And what's even worse, the very different templates used in each
language version.
2012/6/20 Carcharoth <carcharothwp(a)googlemail.com>
PS. Forgot to say that this claim misses several points about how
different language Wikipedias often have very different articles on
the same topic (i.e. they are rarely direct translations if
independent editing of the articles is being done). Also, I'm not
clear if they are saying that this would be an improvement on machine
or human translation or not. I think the claim is merely being used as
an example of translating of a large amount of text relatively quickly
using a form of crowdsourcing, rather than any intention to actually
translate the articles, but maybe they do intend to do that?

■ DATASET
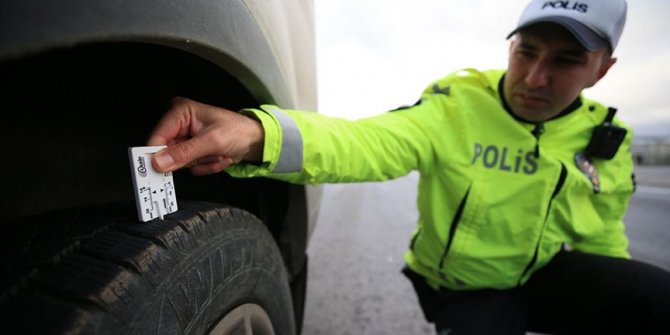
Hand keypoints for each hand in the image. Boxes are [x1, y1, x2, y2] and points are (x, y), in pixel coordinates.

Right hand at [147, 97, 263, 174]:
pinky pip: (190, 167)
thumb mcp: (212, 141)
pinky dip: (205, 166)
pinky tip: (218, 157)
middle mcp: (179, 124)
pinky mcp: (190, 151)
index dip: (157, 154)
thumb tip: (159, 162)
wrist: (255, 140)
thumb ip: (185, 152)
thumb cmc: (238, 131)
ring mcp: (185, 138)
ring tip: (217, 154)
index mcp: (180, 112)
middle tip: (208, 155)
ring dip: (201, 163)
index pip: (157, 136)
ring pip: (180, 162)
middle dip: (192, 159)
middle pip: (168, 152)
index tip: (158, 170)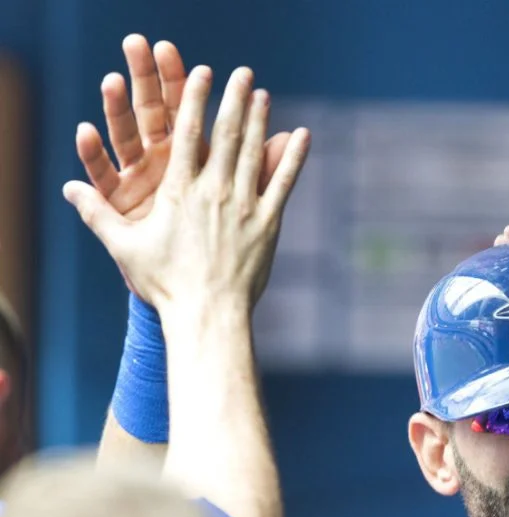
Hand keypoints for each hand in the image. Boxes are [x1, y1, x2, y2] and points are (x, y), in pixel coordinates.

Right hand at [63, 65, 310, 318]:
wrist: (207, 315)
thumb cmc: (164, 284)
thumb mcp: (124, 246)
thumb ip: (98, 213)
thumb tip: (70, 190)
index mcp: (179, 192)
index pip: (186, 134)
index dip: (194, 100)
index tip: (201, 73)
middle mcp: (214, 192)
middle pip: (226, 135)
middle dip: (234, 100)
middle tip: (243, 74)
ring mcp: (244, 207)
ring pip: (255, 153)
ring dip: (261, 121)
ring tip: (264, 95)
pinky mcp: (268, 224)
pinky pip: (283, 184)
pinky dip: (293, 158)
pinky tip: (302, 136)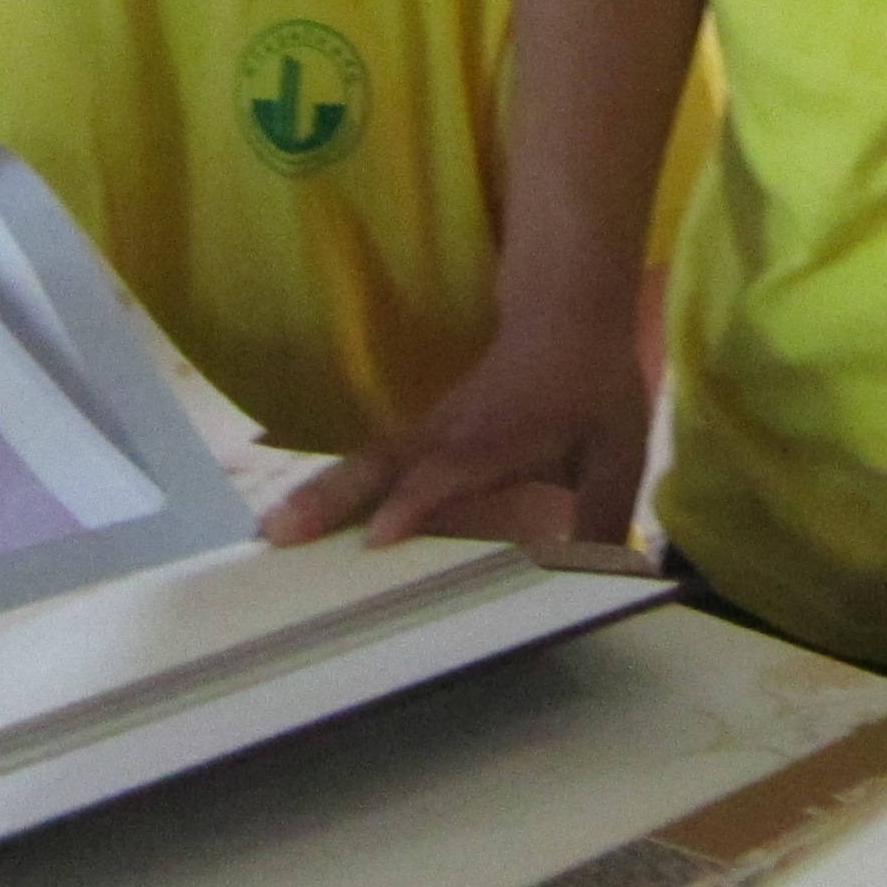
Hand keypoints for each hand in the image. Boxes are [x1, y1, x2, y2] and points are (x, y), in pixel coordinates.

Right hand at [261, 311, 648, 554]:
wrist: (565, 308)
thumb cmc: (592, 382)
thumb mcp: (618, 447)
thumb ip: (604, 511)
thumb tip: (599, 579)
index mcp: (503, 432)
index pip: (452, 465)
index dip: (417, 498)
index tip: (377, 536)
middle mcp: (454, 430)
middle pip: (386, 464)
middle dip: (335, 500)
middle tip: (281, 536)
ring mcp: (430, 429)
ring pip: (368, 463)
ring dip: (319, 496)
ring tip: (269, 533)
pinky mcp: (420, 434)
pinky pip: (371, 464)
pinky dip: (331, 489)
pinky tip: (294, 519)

■ WORK INSTRUCTION A
From the email excerpt about Wikipedia translations, extract the passage between "2012/6/20 Carcharoth <carcharothwp(a)googlemail.com>" and "to do that?", inclusive.
■ WORK INSTRUCTION B
According to the email excerpt about Wikipedia translations, what do different language Wikipedias often have on the same topic?

■ ANSWER AREA A
2012/6/20 Carcharoth <carcharothwp(a)googlemail.com>
PS. Forgot to say that this claim misses several points about how
different language Wikipedias often have very different articles on
the same topic (i.e. they are rarely direct translations if
independent editing of the articles is being done). Also, I'm not
clear if they are saying that this would be an improvement on machine
or human translation or not. I think the claim is merely being used as
an example of translating of a large amount of text relatively quickly
using a form of crowdsourcing, rather than any intention to actually
translate the articles, but maybe they do intend to do that?

■ ANSWER AREA B
Very different articles.